The Silwan settlement project was introduced by the Israeli pro-settlement nonprofit organization Ateret Cohanim, and its approval was been postponed many times in the past due to political pressure, according to Haaretz.

The plan will permit Ateret Cohanim to construct a new building located near the site of controversial Beit Yonatan, which was sold to Ateret Cohanim by the custodian of absentee properties, without a tender. Beit Yonatan was the first illegal outpost established by Israeli settlers in the Batan al-Hawa area in 2005.

The plan had initially been set for approval back in May, according to Israeli settlement watchdog Peace Now.

Ateret Cohanim focuses on “Judaizing” East Jerusalem through a Jewish reclamation project working to expand illegal settlements and facilitate Jewish takeover of Palestinian properties across the Green Line into Palestinian territory.

Israeli settlement construction plans were just one aspect of the UNSC resolution’s fallout, with the Netanyahu government also calling for an end to all non-security related coordination with the Palestinian Authority, and drastically limiting diplomatic ties with UNSC members states.

Meanwhile, Israeli Education Minister Naftali Bennett again called for the total annexation of the illegal Israeli settlement of Maale Adumim as well as the entirety of Area C in the West Bank -- the more than 60 percent of the territory currently under full Israeli military and civil control.

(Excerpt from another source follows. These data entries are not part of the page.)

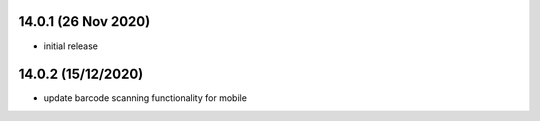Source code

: 14.0.1 (26 Nov 2020)
--------------------
- initial release


14.0.2 (15/12/2020)
--------------------
- update barcode scanning functionality for mobile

Human rights groups and international leaders have strongly condemned Israel’s settlement construction in the occupied West Bank, claiming it is a strategic maneuver to prevent the establishment of a contiguous, independent Palestinian state by changing the facts on the ground, while members of Israel's parliament have repeatedly come forward announcing their support for annexing Area C.

A recent report by human rights group B'Tselem argued that under the guise of a "temporary military occupation," Israel has been "using the land as its own: robbing land, exploiting the area’s natural resources for its own benefit and establishing permanent settlements," estimating that Israel had dispossessed Palestinians from some 200,000 hectares (494,211 acres) of lands in the occupied Palestinian territory over the years.

B’Tselem highlighted the “key role” of Israeli settlers in further isolating Palestinians from their lands, either through the establishment of outposts officially unrecognized by the Israeli government, or through the regular use of violence or threats of violence against Palestinians.

The movement of Israeli settlers taking over Palestinian land, and further displacing the local Palestinian population has been a "stable" Israeli policy since the takeover of the West Bank and Jerusalem in 1967, B'Tselem reported, underscoring that all "Israeli legislative, legal, planning, funding, and defense bodies" have played an active role in the dispossession of Palestinians from their lands.